Contrastive Learning from Pairwise Measurements
Yi Chen, Zhuoran Yang, Yuchen Xie, Zhaoran Wang
Learning from pairwise measurements naturally arises from many applications, such as rank aggregation, ordinal embedding, and crowdsourcing. However, most existing models and algorithms are susceptible to potential model misspecification. In this paper, we study a semiparametric model where the pairwise measurements follow a natural exponential family distribution with an unknown base measure. Such a semiparametric model includes various popular parametric models, such as the Bradley-Terry-Luce model and the paired cardinal model, as special cases. To estimate this semiparametric model without specifying the base measure, we propose a data augmentation technique to create virtual examples, which enables us to define a contrastive estimator. In particular, we prove that such a contrastive estimator is invariant to model misspecification within the natural exponential family, and moreover, attains the optimal statistical rate of convergence up to a logarithmic factor. We provide numerical experiments to corroborate our theory.

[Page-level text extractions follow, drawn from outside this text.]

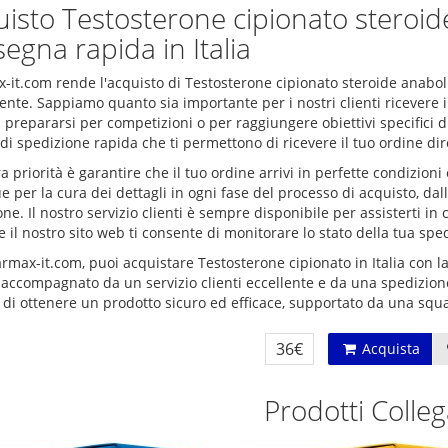
isto Testosterone cipionato steroid
egna rapida in Italia
-it.com rende l'acquisto di Testosterone cipionato steroide anabol
nte. Sappiamo quanto sia importante per i nostri clienti ricevere i
i prepararsi per competizioni o per raggiungere obiettivi specifici 
 di spedizione rapida che ti permettono di ricevere il tuo ordine d
a priorità è garantire che il tuo ordine arrivi in perfette condizio
e per la cura dei dettagli in ogni fase del processo di acquisto, dall
ne. Il nostro servizio clienti è sempre disponibile per assisterti 
e il nostro sito web ti consente di monitorare lo stato della tua spe
max-it.com, puoi acquistare Testosterone cipionato in Italia con la
 accompagnato da un servizio clienti eccellente e da una spedizione
 di ottenere un prodotto sicuro ed efficace, supportato da una squa
36€
Acquista
Prodotti Colleg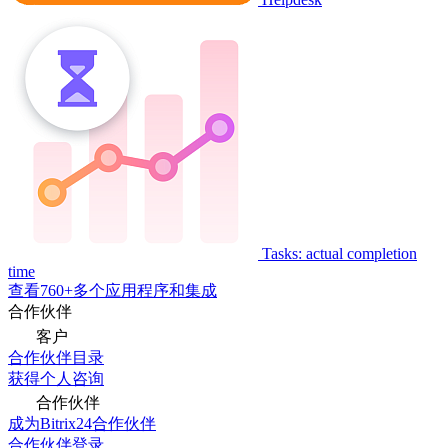
Tasks: actual completion
time
查看760+多个应用程序和集成
合作伙伴
客户
合作伙伴目录
获得个人咨询
合作伙伴
成为Bitrix24合作伙伴
合作伙伴登录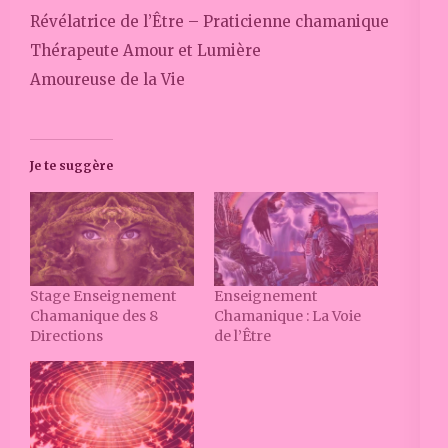
Révélatrice de l’Être – Praticienne chamanique
Thérapeute Amour et Lumière
Amoureuse de la Vie
Je te suggère
Stage Enseignement
Enseignement
Chamanique des 8
Chamanique : La Voie
Directions
de l’Être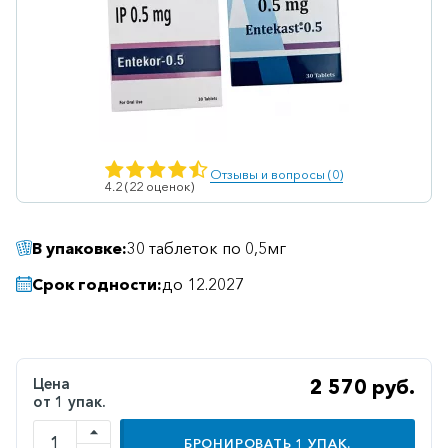
Ветеринарные
Витаминные
Гематологические
Гепатит
Гепатопротекторы
Отзывы и вопросы (0)
4.2 (22 оценок)
Гинекология
Гомеопатические
В упаковке:
30 таблеток по 0,5мг
Гормональные
Срок годности:
до 12.2027
Дерматологические
Диабетические
Желудочно-
Цена
2 570 руб.
кишечные
от 1 упак.
Иммунодепрессанты
БРОНИРОВАТЬ
1
УПАК.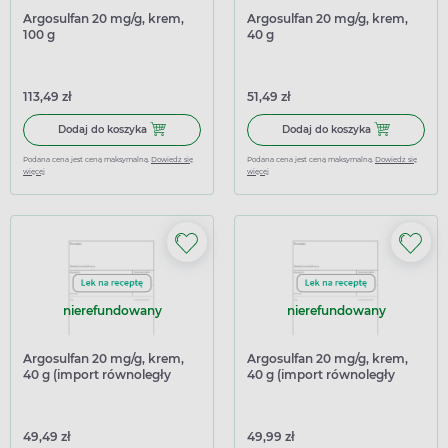
Argosulfan 20 mg/g, krem,
Argosulfan 20 mg/g, krem,
100 g
40 g
113,49 zł
51,49 zł
Dodaj do koszyka Argosulfan 20 mg/g, krem, 100 g
Dodaj do kosz
Dodaj do koszyka
Dodaj do koszyka
Podana cena jest ceną maksymalną.
Dowiedz się
Podana cena jest ceną maksymalną.
Dowiedz się
więcej
więcej
nierefundowany
nierefundowany
Argosulfan 20 mg/g, krem,
Argosulfan 20 mg/g, krem,
40 g (import równoległy
40 g (import równoległy
Delfarma Litwa)
Inpharm Litwa)
49,49 zł
49,99 zł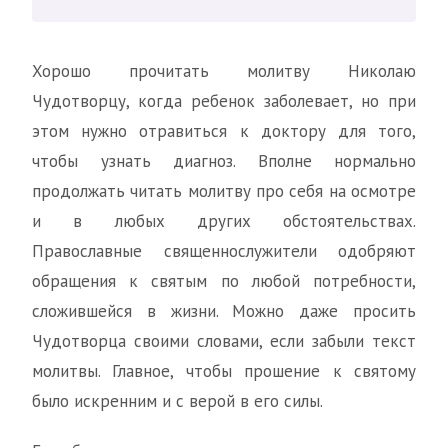
Хорошо прочитать молитву Николаю
Чудотворцу, когда ребенок заболевает, но при
этом нужно отравиться к доктору для того,
чтобы узнать диагноз. Вполне нормально
продолжать читать молитву про себя на осмотре
и в любых других обстоятельствах.
Православные священнослужители одобряют
обращения к святым по любой потребности,
сложившейся в жизни. Можно даже просить
Чудотворца своими словами, если забыли текст
молитвы. Главное, чтобы прошение к святому
было искренним и с верой в его силы.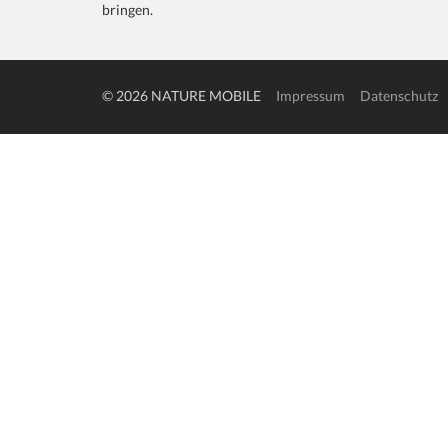
bringen.
© 2026 NATURE MOBILE
Impressum
Datenschutz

Multi-Agent Reinforcement Learning via Double Averaging Primal-Dual Optimization
Hoi-To Wai, Zhuoran Yang, Zhaoran Wang, Mingyi Hong
Despite the success of single-agent reinforcement learning, multi-agent reinforcement learning (MARL) remains challenging due to complex interactions between agents. Motivated by decentralized applications such as sensor networks, swarm robotics, and power grids, we study policy evaluation in MARL, where agents with jointly observed state-action pairs and private local rewards collaborate to learn the value of a given policy. In this paper, we propose a double averaging scheme, where each agent iteratively performs averaging over both space and time to incorporate neighboring gradient information and local reward information, respectively. We prove that the proposed algorithm converges to the optimal solution at a global geometric rate. In particular, such an algorithm is built upon a primal-dual reformulation of the mean squared projected Bellman error minimization problem, which gives rise to a decentralized convex-concave saddle-point problem. To the best of our knowledge, the proposed double averaging primal-dual optimization algorithm is the first to achieve fast finite-time convergence on decentralized convex-concave saddle-point problems.